I can understand why the same seats that cost $5 vs. Pittsburgh will run you five times that when Boston comes to town (or more, if it's a really nice day and Lincecum ends up taking on Josh Beckett). But the notion of "premium game pricing" sends fans an unmistakable message. It means "premium" teams visit AT&T Park, but the home squad is not one of them.
Finally, the notion of "dynamic" pricing feels so wrong because it completely upsets the "Hey! Let's go out to a game!"-notion that makes baseball unique. Among professional sports, only baseball is still priced at a level that makes spontaneity possible. No, you can't ditch the car in Little Hollywood, buy a sandwich at Piccolo Pete's, walk a mile, and score bleacher tickets for $3.75 anymore. That rose-hued nostalgia is fading fast. But toting a sandwich into AT&T Park and buying view reserve or bleacher tickets really is affordable for the everyman.
Here's the problem with his idea: This is fantastic for real baseball fans, especially those on a budget. It's conceivable that you could see every playoff team in the NL, plus the A's for under $40. It's $51 for bleacher seats to four playoff teams + the A's. You can sit in club seats for $25. Those tickets.com fees suck, but nothing stopping you from going to the ballpark on a Saturday and getting your tix.
The broader idea is that the Giants want your money instead of scalpers getting it, and who doesn't like that? Sure, we can bitch all we want about Bow Tie and the gang, but at least those guys might spend your extra money. Scalpers are definitely not signing Tim Lincecum to a long-term deal.

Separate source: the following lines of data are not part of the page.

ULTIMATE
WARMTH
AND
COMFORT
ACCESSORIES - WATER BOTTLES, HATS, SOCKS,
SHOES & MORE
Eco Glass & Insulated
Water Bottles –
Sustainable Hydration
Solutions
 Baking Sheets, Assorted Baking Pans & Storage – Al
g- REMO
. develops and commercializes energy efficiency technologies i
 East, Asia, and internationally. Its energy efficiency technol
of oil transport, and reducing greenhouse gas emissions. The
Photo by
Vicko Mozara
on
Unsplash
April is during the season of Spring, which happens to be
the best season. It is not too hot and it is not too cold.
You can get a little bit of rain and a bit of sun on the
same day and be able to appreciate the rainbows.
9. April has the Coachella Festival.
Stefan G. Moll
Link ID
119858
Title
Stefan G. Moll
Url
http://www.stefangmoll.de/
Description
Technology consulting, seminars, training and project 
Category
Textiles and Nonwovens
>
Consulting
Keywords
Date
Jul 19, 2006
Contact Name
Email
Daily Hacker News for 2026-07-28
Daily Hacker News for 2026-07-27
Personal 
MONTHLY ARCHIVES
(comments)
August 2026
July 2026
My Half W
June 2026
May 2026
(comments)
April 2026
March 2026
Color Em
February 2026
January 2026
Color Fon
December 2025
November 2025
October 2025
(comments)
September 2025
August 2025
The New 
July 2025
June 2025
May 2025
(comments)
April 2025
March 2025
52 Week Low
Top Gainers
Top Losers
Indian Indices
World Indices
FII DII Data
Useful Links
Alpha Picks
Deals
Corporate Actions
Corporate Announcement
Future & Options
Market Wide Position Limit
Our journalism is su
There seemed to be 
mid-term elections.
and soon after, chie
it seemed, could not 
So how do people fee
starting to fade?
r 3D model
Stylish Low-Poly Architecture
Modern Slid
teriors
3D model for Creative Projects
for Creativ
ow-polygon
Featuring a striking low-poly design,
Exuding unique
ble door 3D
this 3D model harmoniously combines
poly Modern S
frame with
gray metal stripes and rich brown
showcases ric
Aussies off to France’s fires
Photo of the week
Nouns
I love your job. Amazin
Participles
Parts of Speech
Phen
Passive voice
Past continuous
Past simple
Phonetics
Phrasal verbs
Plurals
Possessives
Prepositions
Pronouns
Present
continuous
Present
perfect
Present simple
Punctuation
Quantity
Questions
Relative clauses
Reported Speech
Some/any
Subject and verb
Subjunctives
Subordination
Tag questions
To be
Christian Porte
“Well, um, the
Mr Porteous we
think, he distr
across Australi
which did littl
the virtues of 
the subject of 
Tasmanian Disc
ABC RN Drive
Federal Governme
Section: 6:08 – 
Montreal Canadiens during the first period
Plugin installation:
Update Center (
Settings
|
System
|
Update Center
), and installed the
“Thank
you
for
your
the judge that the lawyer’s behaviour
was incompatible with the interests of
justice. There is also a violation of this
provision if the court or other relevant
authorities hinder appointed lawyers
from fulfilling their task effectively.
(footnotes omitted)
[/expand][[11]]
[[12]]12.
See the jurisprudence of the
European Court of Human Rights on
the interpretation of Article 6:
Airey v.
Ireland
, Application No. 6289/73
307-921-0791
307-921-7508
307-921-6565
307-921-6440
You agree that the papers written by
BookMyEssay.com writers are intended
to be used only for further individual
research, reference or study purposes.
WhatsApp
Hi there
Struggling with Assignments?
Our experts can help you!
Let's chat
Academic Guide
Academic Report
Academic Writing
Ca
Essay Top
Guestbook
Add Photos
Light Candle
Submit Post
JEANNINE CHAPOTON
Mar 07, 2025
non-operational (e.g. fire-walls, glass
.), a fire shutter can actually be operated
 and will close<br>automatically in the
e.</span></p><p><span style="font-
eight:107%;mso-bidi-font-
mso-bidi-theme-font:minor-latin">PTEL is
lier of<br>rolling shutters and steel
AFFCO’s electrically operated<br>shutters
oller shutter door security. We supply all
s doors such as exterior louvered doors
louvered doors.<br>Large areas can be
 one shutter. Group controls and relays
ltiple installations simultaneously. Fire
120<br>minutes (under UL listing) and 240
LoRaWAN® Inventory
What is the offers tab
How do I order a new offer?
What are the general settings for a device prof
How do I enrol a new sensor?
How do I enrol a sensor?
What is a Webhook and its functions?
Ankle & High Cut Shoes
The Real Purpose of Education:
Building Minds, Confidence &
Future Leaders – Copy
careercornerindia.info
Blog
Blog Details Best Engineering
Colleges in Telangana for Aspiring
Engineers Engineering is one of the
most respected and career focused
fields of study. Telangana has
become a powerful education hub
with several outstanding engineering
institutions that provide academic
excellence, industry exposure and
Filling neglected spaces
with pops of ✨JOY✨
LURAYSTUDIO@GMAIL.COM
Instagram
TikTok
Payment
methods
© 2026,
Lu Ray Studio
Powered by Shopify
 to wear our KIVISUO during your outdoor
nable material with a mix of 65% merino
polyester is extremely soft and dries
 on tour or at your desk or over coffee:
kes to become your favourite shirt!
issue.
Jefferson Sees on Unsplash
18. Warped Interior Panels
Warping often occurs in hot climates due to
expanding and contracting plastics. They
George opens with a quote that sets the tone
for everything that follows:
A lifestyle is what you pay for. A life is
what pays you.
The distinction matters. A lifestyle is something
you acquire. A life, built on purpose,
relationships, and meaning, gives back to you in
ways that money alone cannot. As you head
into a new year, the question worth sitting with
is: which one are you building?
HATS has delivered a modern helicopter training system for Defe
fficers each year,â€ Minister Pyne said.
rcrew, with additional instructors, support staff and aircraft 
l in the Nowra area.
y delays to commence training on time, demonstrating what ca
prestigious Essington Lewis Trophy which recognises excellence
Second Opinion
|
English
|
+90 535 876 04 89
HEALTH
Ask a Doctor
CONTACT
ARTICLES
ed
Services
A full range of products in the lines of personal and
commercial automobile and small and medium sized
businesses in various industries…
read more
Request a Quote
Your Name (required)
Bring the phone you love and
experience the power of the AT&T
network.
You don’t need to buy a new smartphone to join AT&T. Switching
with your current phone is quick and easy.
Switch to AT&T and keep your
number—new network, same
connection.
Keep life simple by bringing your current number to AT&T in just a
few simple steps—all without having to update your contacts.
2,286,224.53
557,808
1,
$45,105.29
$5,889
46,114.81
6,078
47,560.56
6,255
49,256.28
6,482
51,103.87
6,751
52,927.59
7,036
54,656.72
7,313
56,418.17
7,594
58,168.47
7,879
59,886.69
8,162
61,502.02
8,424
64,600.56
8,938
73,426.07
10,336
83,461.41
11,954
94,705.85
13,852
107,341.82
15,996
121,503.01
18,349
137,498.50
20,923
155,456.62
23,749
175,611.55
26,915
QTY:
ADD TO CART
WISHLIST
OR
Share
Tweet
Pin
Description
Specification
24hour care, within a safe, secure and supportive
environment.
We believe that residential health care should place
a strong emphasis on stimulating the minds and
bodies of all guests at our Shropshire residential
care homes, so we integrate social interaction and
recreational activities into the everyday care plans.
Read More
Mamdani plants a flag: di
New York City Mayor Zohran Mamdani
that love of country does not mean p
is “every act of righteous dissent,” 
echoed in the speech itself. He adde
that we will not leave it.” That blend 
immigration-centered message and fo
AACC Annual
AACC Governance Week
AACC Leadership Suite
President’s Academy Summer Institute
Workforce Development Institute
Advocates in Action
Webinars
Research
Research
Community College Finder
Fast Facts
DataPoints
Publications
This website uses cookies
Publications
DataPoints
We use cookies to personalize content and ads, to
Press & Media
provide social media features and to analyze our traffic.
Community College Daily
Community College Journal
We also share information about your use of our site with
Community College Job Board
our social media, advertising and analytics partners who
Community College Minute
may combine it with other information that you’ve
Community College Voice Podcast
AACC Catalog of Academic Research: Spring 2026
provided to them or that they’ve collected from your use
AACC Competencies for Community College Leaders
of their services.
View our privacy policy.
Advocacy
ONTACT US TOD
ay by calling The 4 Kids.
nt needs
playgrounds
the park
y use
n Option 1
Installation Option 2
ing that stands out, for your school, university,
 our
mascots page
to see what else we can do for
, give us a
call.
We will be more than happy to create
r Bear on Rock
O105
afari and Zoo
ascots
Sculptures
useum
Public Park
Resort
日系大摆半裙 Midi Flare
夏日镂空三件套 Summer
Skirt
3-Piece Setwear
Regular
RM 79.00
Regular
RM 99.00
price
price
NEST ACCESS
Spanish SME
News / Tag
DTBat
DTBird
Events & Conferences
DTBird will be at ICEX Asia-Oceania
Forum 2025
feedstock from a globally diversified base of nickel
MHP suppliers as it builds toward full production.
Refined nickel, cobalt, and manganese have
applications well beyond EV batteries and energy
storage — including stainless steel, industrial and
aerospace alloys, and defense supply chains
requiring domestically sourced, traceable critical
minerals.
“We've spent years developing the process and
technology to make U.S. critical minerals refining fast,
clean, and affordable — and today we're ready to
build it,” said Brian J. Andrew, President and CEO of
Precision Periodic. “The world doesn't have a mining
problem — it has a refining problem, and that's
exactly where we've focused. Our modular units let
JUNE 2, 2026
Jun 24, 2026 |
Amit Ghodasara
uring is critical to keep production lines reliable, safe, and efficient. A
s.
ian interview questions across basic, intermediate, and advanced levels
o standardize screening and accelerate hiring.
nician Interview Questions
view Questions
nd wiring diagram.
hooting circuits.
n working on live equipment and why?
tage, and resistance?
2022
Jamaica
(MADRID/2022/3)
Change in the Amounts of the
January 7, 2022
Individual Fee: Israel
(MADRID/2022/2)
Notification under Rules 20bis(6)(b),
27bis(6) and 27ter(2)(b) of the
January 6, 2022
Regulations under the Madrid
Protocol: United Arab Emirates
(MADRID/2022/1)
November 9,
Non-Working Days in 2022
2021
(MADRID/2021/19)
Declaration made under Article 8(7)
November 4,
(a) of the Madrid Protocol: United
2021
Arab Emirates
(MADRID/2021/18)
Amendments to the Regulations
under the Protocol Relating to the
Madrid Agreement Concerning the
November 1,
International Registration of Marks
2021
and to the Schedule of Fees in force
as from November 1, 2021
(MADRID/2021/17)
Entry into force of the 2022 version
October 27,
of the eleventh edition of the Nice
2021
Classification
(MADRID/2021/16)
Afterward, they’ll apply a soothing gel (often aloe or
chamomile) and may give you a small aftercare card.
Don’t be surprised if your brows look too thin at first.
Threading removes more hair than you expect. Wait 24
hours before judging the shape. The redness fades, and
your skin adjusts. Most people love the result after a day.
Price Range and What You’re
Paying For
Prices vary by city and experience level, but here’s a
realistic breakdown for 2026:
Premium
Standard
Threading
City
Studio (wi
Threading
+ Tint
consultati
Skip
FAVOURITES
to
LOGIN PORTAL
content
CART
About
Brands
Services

Hell, even complaining that you can't go to the park whenever you want anymore is largely BS. Those getaway day games versus the Reds and Pirates aren't going to be $30 no matter how good the Giants play. So you can't decide to go to the park when the Red Sox come to town. Big deal, anybody who was there in 2004 knows you couldn't do it then either. Big series with the Mets/Dodgers/Red Sox/Cubs always sold out before dynamic pricing - so you had to buy in advance there too. It's what happens when you live in a city with a popular team and a popular ballpark, plus plenty of transplants who support other teams.
And the nostalgia for Candlestick? I miss Piccolo Pete's, I don't miss the continual discussions about the team moving or the 9,000 people on a Wednesday night with a good team on the field because nobody wanted to go to that shithole.
Dynamic pricing rocks for people who plan ahead. It sucks if you're a Dodgers or Red Sox fan. Net positive, IMO.